Ester 8
LA SABIDURÍA DEL REY
“Una carta firmada en nombre del rey, y sellada con su sello, no se puede anular.”Ester 8:8
Amam estaba muerto, y ahora Mardoqueo usaba el sello del rey y administraba la hacienda de Amam. Pero Mordecai, Ester y el pueblo judío aún enfrentaban la destrucción que Amam había planeado, ya que todas las provincias habían recibido el decreto de aniquilar a los judíos. Y un decreto real no podía ser revocado. ¿Qué iban a hacer?El rey Asuero ahora ejerció su poder astutamente: aunque la orden de destruir a los judíos tenía que permanecer, los judíos ahora tendrían el derecho de defenderse. Mardoqueo, portador del anillo de sello del rey, firmó el decreto.Ahora la gente del imperio tenía que decidir.
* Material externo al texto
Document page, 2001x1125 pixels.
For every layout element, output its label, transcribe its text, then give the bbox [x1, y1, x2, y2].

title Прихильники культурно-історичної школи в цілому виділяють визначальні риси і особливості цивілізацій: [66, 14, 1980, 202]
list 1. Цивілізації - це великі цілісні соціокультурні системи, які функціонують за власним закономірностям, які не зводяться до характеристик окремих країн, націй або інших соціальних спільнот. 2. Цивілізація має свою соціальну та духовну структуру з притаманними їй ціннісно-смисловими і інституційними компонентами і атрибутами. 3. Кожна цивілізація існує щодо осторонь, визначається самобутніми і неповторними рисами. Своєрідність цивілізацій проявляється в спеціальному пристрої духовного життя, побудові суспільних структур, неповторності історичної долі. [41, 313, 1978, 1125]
Muchos se convirtieron en judíos, “porque el temor a los judíos se había apoderado de ellos”. ¿Qué sería mejor, ser un miembro vivo del pueblo judío o un gentil muerto?Dios le había dicho a Adán en el Jardín: “No comas del fruto de ese árbol, porque si lo comes, ciertamente morirás” (Génesis 2:17). Ese decreto tampoco puede ser revocado. Todos los que han pecado morirán. Pero Dios proveyó una salida: “Dios amó tanto al mundo, que dio a su Hijo único, para que todo aquel que cree en él no muera, sino que tenga vida eterna” (Juan 3:16).Esa es nuestra elección: temer a Dios y creer en su Hijo, Jesucristo, u oponerse a él y perder nuestra vida. ¿Cuál eliges?
Rey celestial, gracias por tu sabiduría eterna para dar vida a todos los que creen en Jesucristo. Ayúdame a seguirte y elegir la vida hoy. Amén.